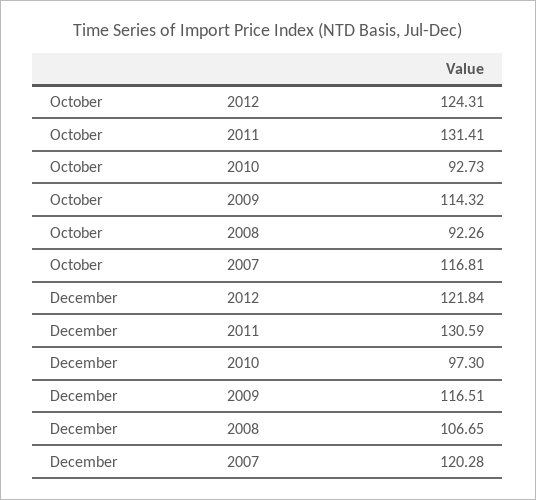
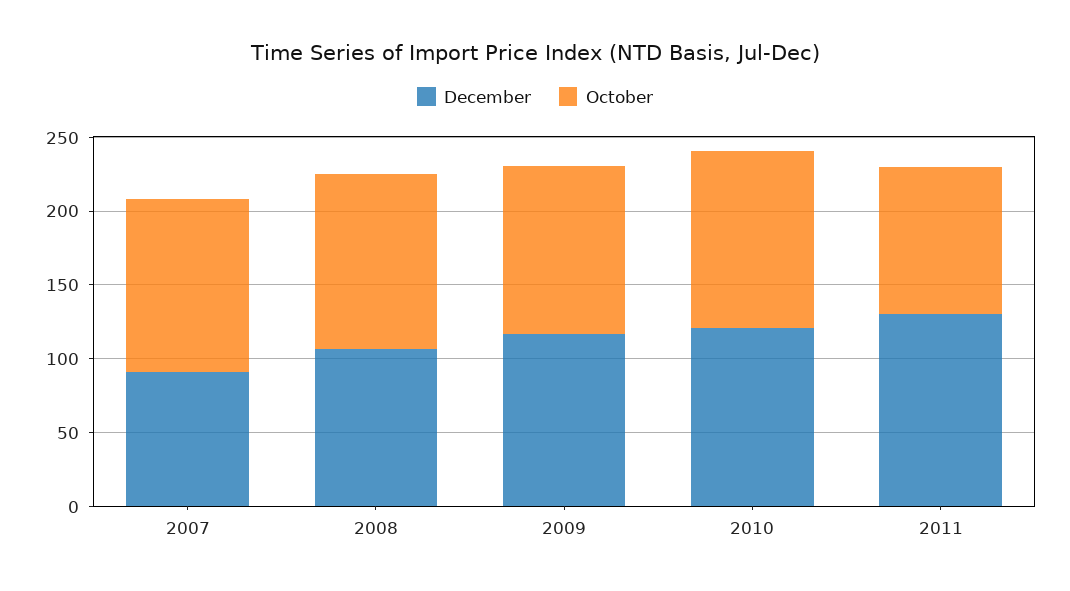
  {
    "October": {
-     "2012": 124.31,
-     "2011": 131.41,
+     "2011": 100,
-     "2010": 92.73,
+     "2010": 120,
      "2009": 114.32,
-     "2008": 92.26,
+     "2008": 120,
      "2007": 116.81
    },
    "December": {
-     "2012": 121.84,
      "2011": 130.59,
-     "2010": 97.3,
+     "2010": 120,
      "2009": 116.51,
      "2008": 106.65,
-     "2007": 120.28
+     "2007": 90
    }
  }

....

# The task:
The pictures in the data should be omitted, and every remaining line set down exactly.

# Answer to this task:
  {
    "October": {
-     "2012": 124.31,
-     "2011": 131.41,
+     "2011": 100,
-     "2010": 92.73,
+     "2010": 120,
      "2009": 114.32,
-     "2008": 92.26,
+     "2008": 120,
      "2007": 116.81
    },
    "December": {
-     "2012": 121.84,
      "2011": 130.59,
-     "2010": 97.3,
+     "2010": 120,
      "2009": 116.51,
      "2008": 106.65,
-     "2007": 120.28
+     "2007": 90
    }
  }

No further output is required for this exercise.